At 24, Mizuki (Mizuki Maehara) is a jobbing actor living with his sister (Zuru Onodera) in a small apartment. He’s been in a committed relationship with Shimi (Asami Taga) for the last five years and is already thinking about moving in together, asking her to help him pick out a sofa-bed after their date to the movies where she fell asleep and he ended up meeting a fan who recognised him from a previous film. Shimi, however, seems irritated, eventually answering Mizuki’s well meaning question about what she’d most like to do right now with the answer “break up”. In a pattern which will be repeated, Mizuki reacts somewhat petulantly, walking off with a “fine then” only to end up regretting it later. Unable to accept that Shimi is really ready to move on, he decides to give her (and himself) one month before, he assumes, they’ll get back together having each grown as people during their time apart. 

This baseless optimism and mild sense of self-centred entitlement are perhaps the very things that Mizuki is supposed to be outgrowing even as he struggles to get over Shimi. Having dated for five years, Mizuki took his relationship for granted, assuming it was settled and destined to go on forever. Shimi’s declaration comes as a complete surprise, shocking in its abruptness though we can see that she seems irritated by him and that it may be more than a temporary bad mood. She tells him that she needs “freedom” and time to herself, but it seems equally likely that, from her point of view, the relationship has simply run its course. Looking through his mementos, Mizuki finds a 20th birthday card from Shimi that promised she’d always be around to encourage him, but relationships entered in adolescence rarely survive the demands of adulthood and she, it seems, is after something more while all Mizuki seems to want is more of the same. 

Moping about the city, he engages in borderline misogynistic banter with his friends, occasionally irritating even them in his resentment towards a nerdy guy who has finally got a girlfriend. He finds himself applying for a job in a convenience store to make ends meet between auditions seated next to a pair of students who roll their eyes, mocking him for his lack of success as a man in his mid-20s still part-timing just like them. Meanwhile, he develops an unwise fondness for a woman he meets on a shoot, chatting her up at the afterparty but saying the quiet part out loud as he confesses his plan to have a fling while fully believing he’ll be getting back together with Shimi when the month is up. Despite the fact she has also told him she has a boyfriend, he suddenly declares his love to her, once again petulantly put out by her irritation as she points out how inappropriate he’s been seeing as all he’s done is talk about Shimi.

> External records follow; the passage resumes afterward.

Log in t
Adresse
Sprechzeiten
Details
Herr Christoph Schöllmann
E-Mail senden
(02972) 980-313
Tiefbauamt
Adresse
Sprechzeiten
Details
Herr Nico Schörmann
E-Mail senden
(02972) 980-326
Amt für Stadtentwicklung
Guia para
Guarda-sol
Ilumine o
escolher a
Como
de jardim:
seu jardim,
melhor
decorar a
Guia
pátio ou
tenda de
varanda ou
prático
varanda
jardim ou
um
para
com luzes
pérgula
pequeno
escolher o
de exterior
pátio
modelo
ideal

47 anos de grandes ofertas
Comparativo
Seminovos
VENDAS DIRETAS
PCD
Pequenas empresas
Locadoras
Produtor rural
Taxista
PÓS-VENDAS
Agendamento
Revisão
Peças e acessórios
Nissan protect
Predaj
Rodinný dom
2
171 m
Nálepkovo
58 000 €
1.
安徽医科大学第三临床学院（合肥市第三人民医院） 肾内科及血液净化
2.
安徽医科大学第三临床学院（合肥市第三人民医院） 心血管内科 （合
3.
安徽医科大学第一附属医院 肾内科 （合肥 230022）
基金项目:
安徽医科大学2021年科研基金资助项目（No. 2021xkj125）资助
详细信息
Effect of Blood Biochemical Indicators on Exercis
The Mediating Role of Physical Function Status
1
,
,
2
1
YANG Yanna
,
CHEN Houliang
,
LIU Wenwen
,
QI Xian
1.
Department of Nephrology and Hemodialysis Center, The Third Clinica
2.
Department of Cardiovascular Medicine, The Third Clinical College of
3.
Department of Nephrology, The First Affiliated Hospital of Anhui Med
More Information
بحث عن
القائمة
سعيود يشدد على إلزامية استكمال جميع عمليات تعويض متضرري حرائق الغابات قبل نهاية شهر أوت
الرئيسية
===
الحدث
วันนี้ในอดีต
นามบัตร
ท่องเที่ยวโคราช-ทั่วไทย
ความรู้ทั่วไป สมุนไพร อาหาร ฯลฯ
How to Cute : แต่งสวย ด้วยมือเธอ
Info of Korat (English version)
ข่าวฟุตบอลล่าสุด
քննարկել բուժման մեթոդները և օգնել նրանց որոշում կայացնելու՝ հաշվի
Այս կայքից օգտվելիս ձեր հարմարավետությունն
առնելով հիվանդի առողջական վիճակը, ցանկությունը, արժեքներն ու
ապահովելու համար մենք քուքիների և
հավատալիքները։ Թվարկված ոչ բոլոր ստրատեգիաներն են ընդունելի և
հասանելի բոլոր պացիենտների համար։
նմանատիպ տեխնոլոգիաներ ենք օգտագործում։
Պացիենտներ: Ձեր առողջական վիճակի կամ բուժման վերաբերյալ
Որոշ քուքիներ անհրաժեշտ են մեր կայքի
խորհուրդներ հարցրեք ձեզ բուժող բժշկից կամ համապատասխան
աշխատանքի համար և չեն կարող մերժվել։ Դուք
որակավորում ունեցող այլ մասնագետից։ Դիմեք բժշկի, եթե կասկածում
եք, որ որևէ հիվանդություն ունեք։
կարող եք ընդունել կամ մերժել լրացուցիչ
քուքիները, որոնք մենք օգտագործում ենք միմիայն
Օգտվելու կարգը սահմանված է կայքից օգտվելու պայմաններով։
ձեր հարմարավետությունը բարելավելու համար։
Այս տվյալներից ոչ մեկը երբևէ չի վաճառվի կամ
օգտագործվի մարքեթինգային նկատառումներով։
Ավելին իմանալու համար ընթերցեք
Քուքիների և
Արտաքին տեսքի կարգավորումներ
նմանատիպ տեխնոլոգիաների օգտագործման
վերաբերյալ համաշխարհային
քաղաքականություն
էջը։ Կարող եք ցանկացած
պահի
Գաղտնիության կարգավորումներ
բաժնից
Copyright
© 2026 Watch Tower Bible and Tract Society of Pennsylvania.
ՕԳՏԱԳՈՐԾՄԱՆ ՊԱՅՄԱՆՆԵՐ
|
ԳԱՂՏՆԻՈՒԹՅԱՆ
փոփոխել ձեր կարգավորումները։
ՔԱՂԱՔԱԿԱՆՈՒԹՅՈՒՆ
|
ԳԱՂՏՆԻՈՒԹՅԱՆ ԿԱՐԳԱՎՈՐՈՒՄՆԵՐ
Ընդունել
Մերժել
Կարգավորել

Shimi’s mother (Kumi Hyodo) can’t understand why she’d break up with someone as “nice” as Mizuki, and Mizuki is indeed “nice” if obviously imperfect, an earnest sort of man working hard to achieve his dreams, but she apparently wanted something less superficial, a more ”passionate and loving relationship” now that she’s outgrown adolescent romance. Mizuki is once again surprised when she brushes off his romantic overture, petulantly walking home while beginning to accept that something has indeed changed. Finally fastening the screws on his new chair (in lieu of the bed) he begins to regain some solo stability, a little more self-sufficient at least even if he still has some some growth to achieve on his own. A whimsical tale of millennial malaise and self-centred male entitlement, The Hardness of Avocado is a gentle advocation for learning to let go when something’s past its best while accepting that sometimes all you can do is set yourself right and start again. 


The Hardness of Avocado screened as part of Camera Japan 2020.